Larry Kellogg said:
I think vinyl is different than CD, not always better or worse, just different. I think too much is made of declaring something as the winner. I don't believe vinyl playback or film is going to disappear from the planet tomorrow.
Exactly right. Regardless of what silly alleged audiophiles will tell you, no vinyl record that has ever been pressed is "better" than the CD made from the same source. Not even the first time you play the record, when its virginal and hasn't begun to lose fidelity due to wear, is it "better" than the CD. It loses on every single count, in a physics and acoustics sense. But, it does have a different sound, and some people (including me) sometimes prefer it. They just shouldn't fall into the trap of claiming it's better.

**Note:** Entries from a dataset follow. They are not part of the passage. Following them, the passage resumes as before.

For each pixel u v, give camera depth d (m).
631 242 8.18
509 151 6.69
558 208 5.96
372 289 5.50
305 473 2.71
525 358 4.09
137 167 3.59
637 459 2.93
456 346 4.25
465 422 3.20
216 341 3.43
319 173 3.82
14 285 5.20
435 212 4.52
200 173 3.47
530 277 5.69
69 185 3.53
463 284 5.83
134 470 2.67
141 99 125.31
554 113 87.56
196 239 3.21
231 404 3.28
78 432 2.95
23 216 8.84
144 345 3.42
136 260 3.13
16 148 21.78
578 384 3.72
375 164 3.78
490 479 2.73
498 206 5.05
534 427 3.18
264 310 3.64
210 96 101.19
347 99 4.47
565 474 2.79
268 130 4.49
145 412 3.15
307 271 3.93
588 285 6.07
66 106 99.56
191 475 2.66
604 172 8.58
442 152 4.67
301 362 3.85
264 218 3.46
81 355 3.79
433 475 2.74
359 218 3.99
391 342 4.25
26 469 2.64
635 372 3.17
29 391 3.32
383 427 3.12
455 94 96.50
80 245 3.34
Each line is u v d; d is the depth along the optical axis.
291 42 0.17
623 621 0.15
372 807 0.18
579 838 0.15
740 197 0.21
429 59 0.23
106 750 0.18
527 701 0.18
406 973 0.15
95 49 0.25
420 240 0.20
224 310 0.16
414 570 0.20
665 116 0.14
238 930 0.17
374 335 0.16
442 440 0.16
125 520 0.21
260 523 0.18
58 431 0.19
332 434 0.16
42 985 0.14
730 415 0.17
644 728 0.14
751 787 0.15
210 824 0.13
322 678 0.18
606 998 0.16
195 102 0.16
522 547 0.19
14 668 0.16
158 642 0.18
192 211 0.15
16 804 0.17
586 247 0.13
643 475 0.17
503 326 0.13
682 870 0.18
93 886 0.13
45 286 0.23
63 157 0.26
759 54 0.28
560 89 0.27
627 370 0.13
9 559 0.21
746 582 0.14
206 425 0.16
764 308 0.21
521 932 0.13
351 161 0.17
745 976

With cameras it's opposite but the same: digital camera sensors lose (though not by much anymore, on the high end), if you compare apples-to-apples (ie, high MP with good glass to a film/glass combo that gives you a rough equivalent in lpm). They simply aren't capable of capturing the same range, yet, particularly on the high end (the dreaded blown highlights). A good sensor will do better than crap film behind a plastic lens, but that's not apples-to-apples.
But, just like some people enjoy vinyl because it sounds "organic" (ie, it crackles and pops, or maybe one is hypersensitive to the vibrations caused by the mechanism itself), and some people prefer CD because it is more accurate; various people have different opinions about the different qualities of film and digital.
It makes for a good discussion but a bad argument, same as vinyl vs CD, because once it becomes an argument people want to "prove" their subjective response to a stimuli by inventing spurious facts.